The compound's rigid structure and the presence of bulky substituents contribute to its high thermal and chemical stability, making it compatible with a range of solvents and temperatures typically encountered in industrial and laboratory-scale catalysis. Its ease of modification also allows chemists to tailor its properties for specific catalytic systems, enhancing substrate compatibility and enantioselective performance.

Synthetically, (11bR)-N-Benzyl-N-phenyldinaphtho[2,1-d:1',2'-f][1,3,2]dioxaphosphepin-4-amine is prepared from BINOL through a multi-step process. This includes formation of the phosphorus heterocycle, typically involving phosphorus trichloride or phosphorodiamidites, followed by substitution with aniline or N-benzylamine derivatives. The stereochemical integrity is preserved throughout the synthesis, ensuring the production of the desired enantiomer.

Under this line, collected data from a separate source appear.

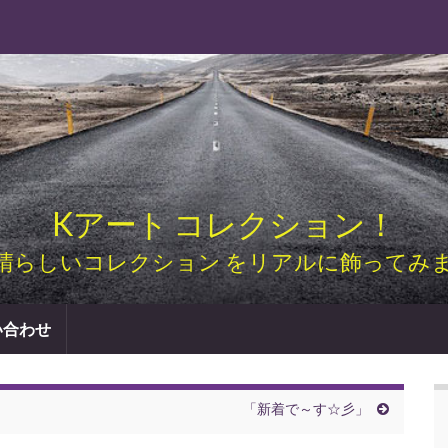
Kアート コレクション！
晴らしいコレクション をリアルに飾ってみ
い合わせ
「新着で～す☆彡」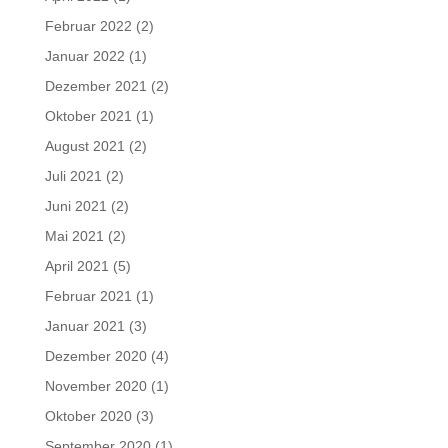
Februar 2022
(2)
Januar 2022
(1)
Dezember 2021
(2)
Oktober 2021
(1)
August 2021
(2)
Juli 2021
(2)
Juni 2021
(2)
Mai 2021
(2)
April 2021
(5)
Februar 2021
(1)
Januar 2021
(3)
Dezember 2020
(4)
November 2020
(1)
Oktober 2020
(3)
September 2020
(1)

Purification is typically achieved via recrystallization or chromatographic techniques to remove any racemic or undesired side products.

Due to its role in enantioselective synthesis, the compound is primarily used in the development of pharmaceuticals and fine chemicals where chiral purity is critical. It does not exhibit significant biological activity on its own, but rather functions as an enabling reagent in the synthesis of biologically active compounds. As such, it represents a valuable tool in the repertoire of synthetic organic chemists working in asymmetric catalysis.

This compound, through its well-defined chiral environment and chemical robustness, continues to support advancements in stereoselective synthesis, contributing to the efficient preparation of chiral molecules with high enantiopurity.